+++ Source material
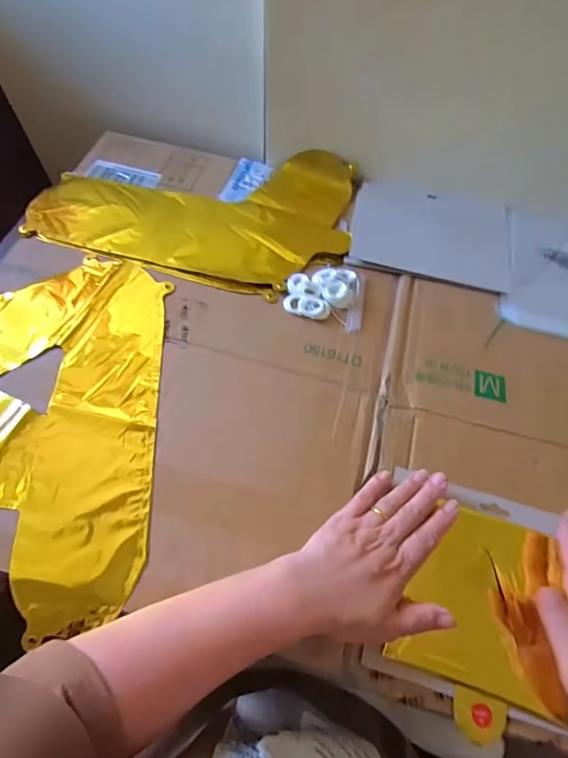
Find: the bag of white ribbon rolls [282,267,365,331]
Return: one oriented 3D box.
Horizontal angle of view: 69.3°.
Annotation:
[{"bbox_3d":[0.048,-0.098,0.474,0.089,0.013,0.078,9,64,1],"label":"bag of white ribbon rolls"}]

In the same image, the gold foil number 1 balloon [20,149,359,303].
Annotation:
[{"bbox_3d":[-0.111,-0.233,0.541,0.382,0.016,0.252,14,64,4],"label":"gold foil number 1 balloon"}]

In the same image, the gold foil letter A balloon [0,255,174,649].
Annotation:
[{"bbox_3d":[-0.256,0.034,0.394,0.262,0.010,0.357,-1,64,-4],"label":"gold foil letter A balloon"}]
++++++
Copy every line of the data where "same" is found.

* **Written response**
In the same image, the gold foil number 1 balloon [20,149,359,303].
In the same image, the gold foil letter A balloon [0,255,174,649].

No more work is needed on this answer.